What movie was most environmentally damaging?



  1. 0 Votes

    I am not sure… and I have a feeling that if there was a story out there on a particular movie being the MOST environmentally damaging that the media was able to squash it before it got out (they have the power of information control)… but anyway I did my best to research it and all I found was this stinky story about a film crew in China ignoring environmental laws. They probably were not the worst as far as environmental impact goes, though. Let’s consider things that need to happen for a movie to be produced. First a script has to be printed (tons of copies are printed and spread around)… then people have to decide who’s going to be in it (tons of phone calls and emails are exchanged)… then people have to get to the set (transportation costs — both monetary and emission wise)… then the filming begins and that is a somewhat energy intensive process as well (all the lighting equipment, rain makers, machines, camera dolleys, the cameras / monitoring stations themselves)  there’s a lot to it!  

    But my real gut feeling on this one is that the worst movie for the environment is the one who produced the most explosions and thus gave off the most amount of CO2 (and wasted all that energy, well not a waste if you consider the movie’s creation worth the cost of the destruction/ emissions)… so think of all the movies where things go boom! Each time that happens, we waste, we pollute. Here’s the movie that apparently was the worst in this category: (and I’m going to total up the carbon emissions of just one explosion):

    “Making movies with explosions is known to be an expensive endeavor and with all the action-packed movies around you may wonder which one had the most expensive explosion sequence.

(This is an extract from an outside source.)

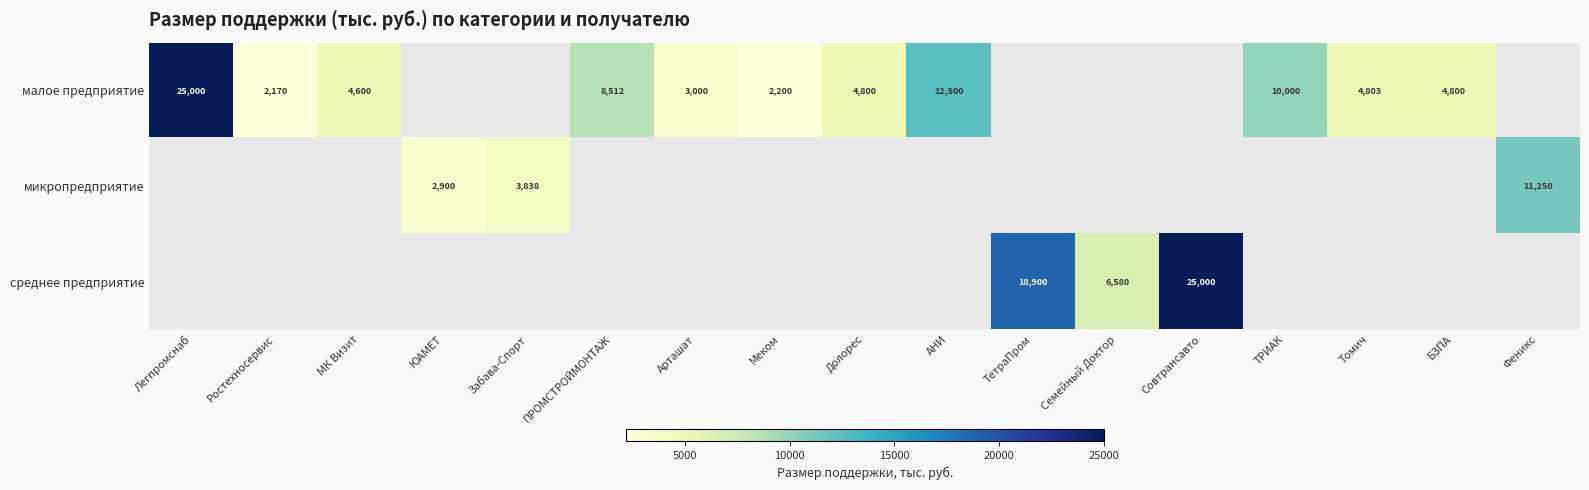

What is the greatest value displayed?

25000.0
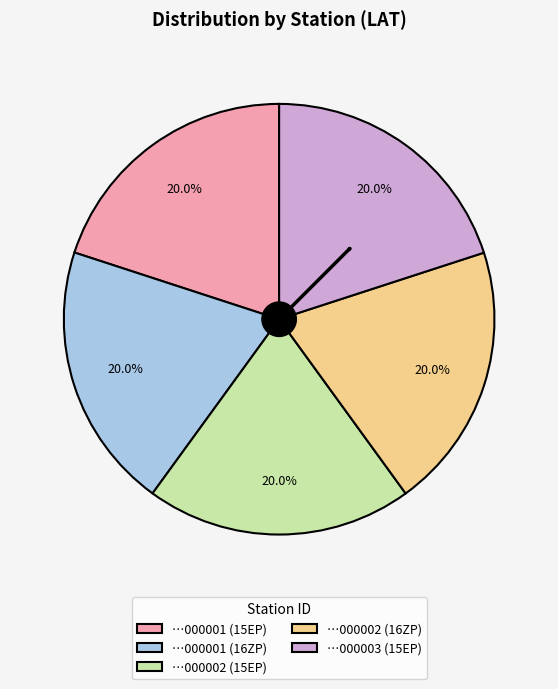

Is the sum of …000001 (15EP) and …000003 (15EP) greater than half?

No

    The answer is Pearl Harbor released in 2001. Remember at the end of the movie with the destruction of the six ships during the bombing scene. Well, there you have the scene and the movie. Each one of those ships measured 400 to 600 feet in length, it took 12 camera teams, the explosion took one entire month to rig, required 700 sticks of dynamite, 2,000 feet of primer cord and 4,000 gallons of gasoline. The price tag was a whopping $5.5 million.”


    OK so let’s see now, 4000 gallons of gasoline  

    From the EPA:

    CO2 emissions from a gallon of gasoline = 2,421 grams x 0.99 x (44/12) = 8,788 grams = 8.8 kg/gallon = 19.4 pounds/gallon

    so that’s 77,600 pounds of CO2 polluted into the atmosphere

    Let’s cover those 700 sticks of dynamite next: (again from EPA)

    Hydrogen sulfide, hydrogen cyanide, and ammonia all have been reported as products of explosives use. Carbon monoxide is the pollutant produced in greatest quantity from explosives detonation. TNT, an oxygen-deficient explosive, produces more CO than most dynamites, which are oxygen- balanced. But all explosives produce measurable amounts of CO. Particulates are produced as well, but such large quantities of particulate are generated in the shattering of the rock and earth by the explosive that the quantity of particulates from the explosive charge cannot be distinguished. Nitrogen oxides (both nitric oxide [NO] and nitrogen dioxide [NO]) are formed, but only limited data are available on these emissions.


    I’d say it produced (at the very least) another 10,000 pounds of harmful emissions… Probably all in all this thing going off put over 100,000 pounds of pollutants into the atmosphere. Now that isn’t all that much when we consider what we are doing on the roadways each and every day and in factories and power plants (esp. coal — a coal plant probably sneezes 100,000 pounds of pollutants!)… but the point is that these simulated explosive events do add up and they are not doing anything to help the environment (in fact, they are doing just the opposite)… I’d say we give Hollywood maybe another 5 or 10 years of having everything the way it’s been in the past, then crack down and pass a law code that says that all explosions in movies must be either miniaturized or done with computer generated imaging technology.